[Stored data]
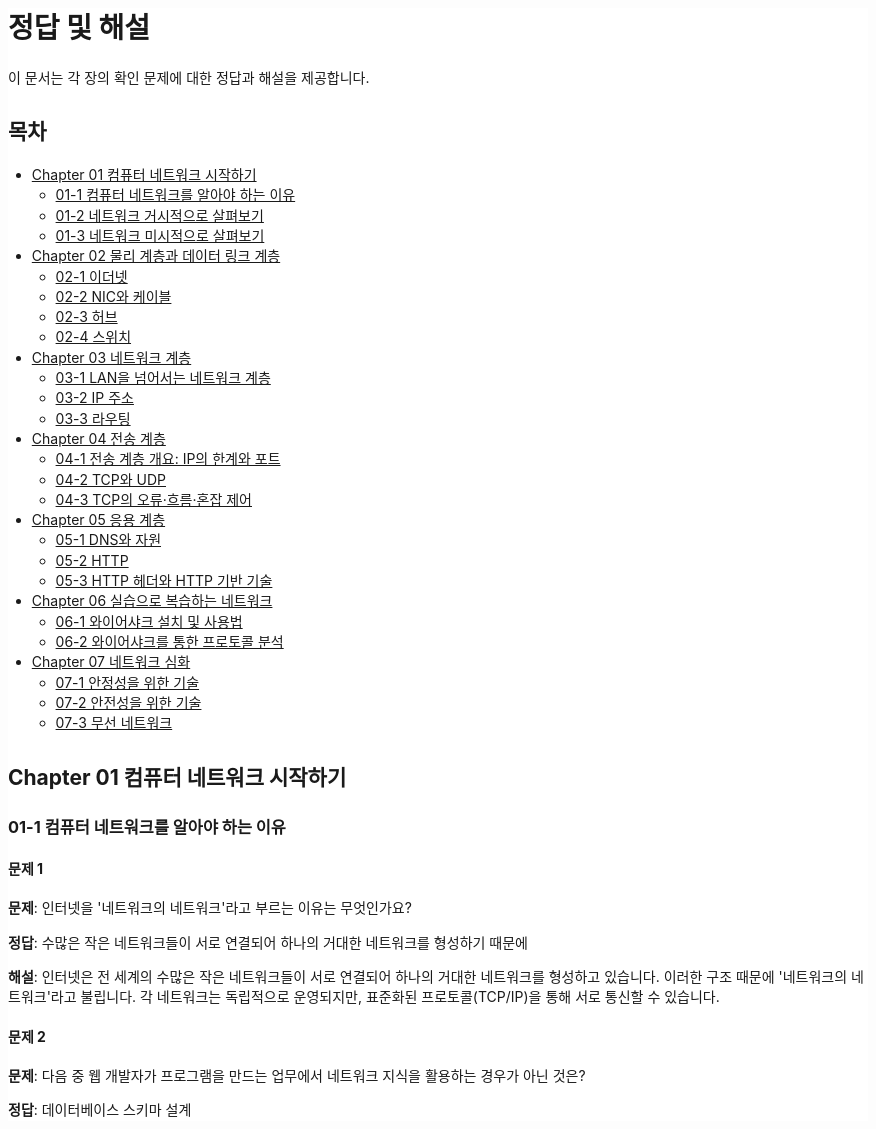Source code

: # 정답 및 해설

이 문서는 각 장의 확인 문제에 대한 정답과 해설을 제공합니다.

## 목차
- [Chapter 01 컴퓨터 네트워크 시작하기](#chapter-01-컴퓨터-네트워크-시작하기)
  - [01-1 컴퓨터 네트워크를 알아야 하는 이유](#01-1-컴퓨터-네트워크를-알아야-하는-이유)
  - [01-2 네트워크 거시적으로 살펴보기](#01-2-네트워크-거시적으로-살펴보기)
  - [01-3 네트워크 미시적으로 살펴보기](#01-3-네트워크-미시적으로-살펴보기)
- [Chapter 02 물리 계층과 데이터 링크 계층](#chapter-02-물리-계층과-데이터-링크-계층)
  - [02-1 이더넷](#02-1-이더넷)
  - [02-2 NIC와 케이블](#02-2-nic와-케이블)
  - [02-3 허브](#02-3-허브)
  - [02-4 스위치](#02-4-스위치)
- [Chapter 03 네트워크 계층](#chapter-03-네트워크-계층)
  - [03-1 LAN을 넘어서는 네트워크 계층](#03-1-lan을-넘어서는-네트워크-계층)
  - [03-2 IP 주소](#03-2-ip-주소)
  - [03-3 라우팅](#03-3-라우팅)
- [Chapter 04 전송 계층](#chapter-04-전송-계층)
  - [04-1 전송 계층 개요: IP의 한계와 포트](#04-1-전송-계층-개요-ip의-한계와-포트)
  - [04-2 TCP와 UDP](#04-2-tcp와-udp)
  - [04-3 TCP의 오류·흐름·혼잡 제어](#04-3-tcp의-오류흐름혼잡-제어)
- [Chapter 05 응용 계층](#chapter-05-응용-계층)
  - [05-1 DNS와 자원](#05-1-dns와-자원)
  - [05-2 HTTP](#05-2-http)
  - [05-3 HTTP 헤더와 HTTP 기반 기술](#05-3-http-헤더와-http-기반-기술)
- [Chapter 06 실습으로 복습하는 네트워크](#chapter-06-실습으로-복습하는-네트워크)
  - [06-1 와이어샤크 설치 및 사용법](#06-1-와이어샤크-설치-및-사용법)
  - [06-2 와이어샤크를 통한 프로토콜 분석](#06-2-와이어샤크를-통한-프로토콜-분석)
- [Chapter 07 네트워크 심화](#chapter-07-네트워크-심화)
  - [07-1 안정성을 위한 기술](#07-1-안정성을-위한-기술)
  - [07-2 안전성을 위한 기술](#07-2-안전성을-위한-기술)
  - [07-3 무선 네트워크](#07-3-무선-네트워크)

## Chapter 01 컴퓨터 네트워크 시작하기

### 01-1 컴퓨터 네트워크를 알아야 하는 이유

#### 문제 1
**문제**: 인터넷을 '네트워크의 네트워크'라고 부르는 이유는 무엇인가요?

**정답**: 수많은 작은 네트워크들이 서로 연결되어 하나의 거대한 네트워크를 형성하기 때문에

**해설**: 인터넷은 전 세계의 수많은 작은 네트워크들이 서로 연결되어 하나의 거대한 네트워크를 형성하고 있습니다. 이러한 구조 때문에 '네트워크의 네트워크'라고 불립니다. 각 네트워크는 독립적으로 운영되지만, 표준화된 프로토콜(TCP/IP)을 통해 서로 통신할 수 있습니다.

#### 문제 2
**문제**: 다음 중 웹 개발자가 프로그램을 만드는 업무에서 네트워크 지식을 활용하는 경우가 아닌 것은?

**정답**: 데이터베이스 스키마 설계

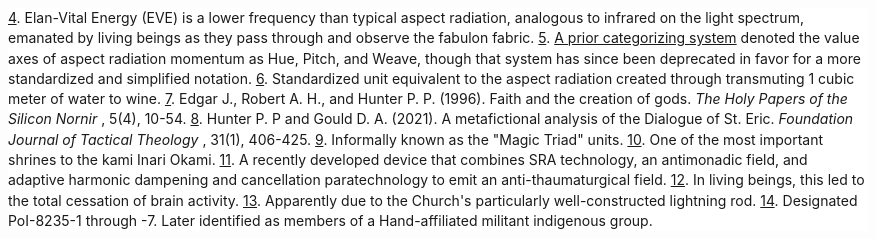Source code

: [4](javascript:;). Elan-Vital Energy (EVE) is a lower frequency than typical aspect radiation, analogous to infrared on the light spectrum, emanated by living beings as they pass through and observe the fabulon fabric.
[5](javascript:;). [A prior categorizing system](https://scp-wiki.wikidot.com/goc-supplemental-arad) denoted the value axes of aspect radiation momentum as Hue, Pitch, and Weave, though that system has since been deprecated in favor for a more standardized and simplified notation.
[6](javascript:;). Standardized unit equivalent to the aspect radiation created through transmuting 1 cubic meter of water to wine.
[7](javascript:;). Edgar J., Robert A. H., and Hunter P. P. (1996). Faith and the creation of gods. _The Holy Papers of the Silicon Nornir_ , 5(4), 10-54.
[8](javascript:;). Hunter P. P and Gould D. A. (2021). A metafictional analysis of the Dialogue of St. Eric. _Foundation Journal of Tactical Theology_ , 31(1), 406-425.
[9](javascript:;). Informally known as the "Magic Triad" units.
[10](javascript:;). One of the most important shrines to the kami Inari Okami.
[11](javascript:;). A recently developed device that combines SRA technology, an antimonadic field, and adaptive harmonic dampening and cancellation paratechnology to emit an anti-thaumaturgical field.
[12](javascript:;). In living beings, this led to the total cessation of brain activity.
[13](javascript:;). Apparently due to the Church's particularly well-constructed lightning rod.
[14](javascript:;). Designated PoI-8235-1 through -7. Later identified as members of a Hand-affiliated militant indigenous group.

Directions: Only the lines above from the line containing "- [Chapter 06" through the line containing "네트워크를 형성하기 때문에" should be retyped, exactly and with both ends included.

Written reply:
- [Chapter 06 실습으로 복습하는 네트워크](#chapter-06-실습으로-복습하는-네트워크)
  - [06-1 와이어샤크 설치 및 사용법](#06-1-와이어샤크-설치-및-사용법)
  - [06-2 와이어샤크를 통한 프로토콜 분석](#06-2-와이어샤크를-통한-프로토콜-분석)
- [Chapter 07 네트워크 심화](#chapter-07-네트워크-심화)
  - [07-1 안정성을 위한 기술](#07-1-안정성을-위한-기술)
  - [07-2 안전성을 위한 기술](#07-2-안전성을-위한-기술)
  - [07-3 무선 네트워크](#07-3-무선-네트워크)

## Chapter 01 컴퓨터 네트워크 시작하기

### 01-1 컴퓨터 네트워크를 알아야 하는 이유

#### 문제 1
**문제**: 인터넷을 '네트워크의 네트워크'라고 부르는 이유는 무엇인가요?

**정답**: 수많은 작은 네트워크들이 서로 연결되어 하나의 거대한 네트워크를 형성하기 때문에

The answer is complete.